What you should do:
From the line with "psychopraticien" to the line with "zvuky oddělenými ložnicemi, to", retype every line exactly, including those two, and leave out the rest of the data below.

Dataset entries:
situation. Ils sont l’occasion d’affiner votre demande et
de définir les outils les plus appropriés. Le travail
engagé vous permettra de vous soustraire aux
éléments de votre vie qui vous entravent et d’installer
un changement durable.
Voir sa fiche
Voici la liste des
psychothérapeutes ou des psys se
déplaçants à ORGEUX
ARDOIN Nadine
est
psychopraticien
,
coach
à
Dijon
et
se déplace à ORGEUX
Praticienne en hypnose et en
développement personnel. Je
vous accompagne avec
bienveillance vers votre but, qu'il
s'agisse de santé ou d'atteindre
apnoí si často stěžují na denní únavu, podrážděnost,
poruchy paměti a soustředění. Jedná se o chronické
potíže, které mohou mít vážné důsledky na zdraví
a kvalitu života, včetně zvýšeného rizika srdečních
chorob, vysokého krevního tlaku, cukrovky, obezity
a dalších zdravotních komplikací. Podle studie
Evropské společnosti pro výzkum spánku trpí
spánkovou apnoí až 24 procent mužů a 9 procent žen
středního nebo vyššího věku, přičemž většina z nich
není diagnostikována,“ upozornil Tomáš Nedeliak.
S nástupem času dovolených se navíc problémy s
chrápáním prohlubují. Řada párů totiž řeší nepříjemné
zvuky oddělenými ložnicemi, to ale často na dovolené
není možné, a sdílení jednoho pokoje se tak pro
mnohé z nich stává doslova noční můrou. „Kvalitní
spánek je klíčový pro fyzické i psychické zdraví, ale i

Answer for this exercise:
psychopraticien
,
coach
à
Dijon
et
se déplace à ORGEUX
Praticienne en hypnose et en
développement personnel. Je
vous accompagne avec
bienveillance vers votre but, qu'il
s'agisse de santé ou d'atteindre
apnoí si často stěžují na denní únavu, podrážděnost,
poruchy paměti a soustředění. Jedná se o chronické
potíže, které mohou mít vážné důsledky na zdraví
a kvalitu života, včetně zvýšeného rizika srdečních
chorob, vysokého krevního tlaku, cukrovky, obezity
a dalších zdravotních komplikací. Podle studie
Evropské společnosti pro výzkum spánku trpí
spánkovou apnoí až 24 procent mužů a 9 procent žen
středního nebo vyššího věku, přičemž většina z nich
není diagnostikována,“ upozornil Tomáš Nedeliak.
S nástupem času dovolených se navíc problémy s
chrápáním prohlubují. Řada párů totiž řeší nepříjemné
zvuky oddělenými ložnicemi, to ale často na dovolené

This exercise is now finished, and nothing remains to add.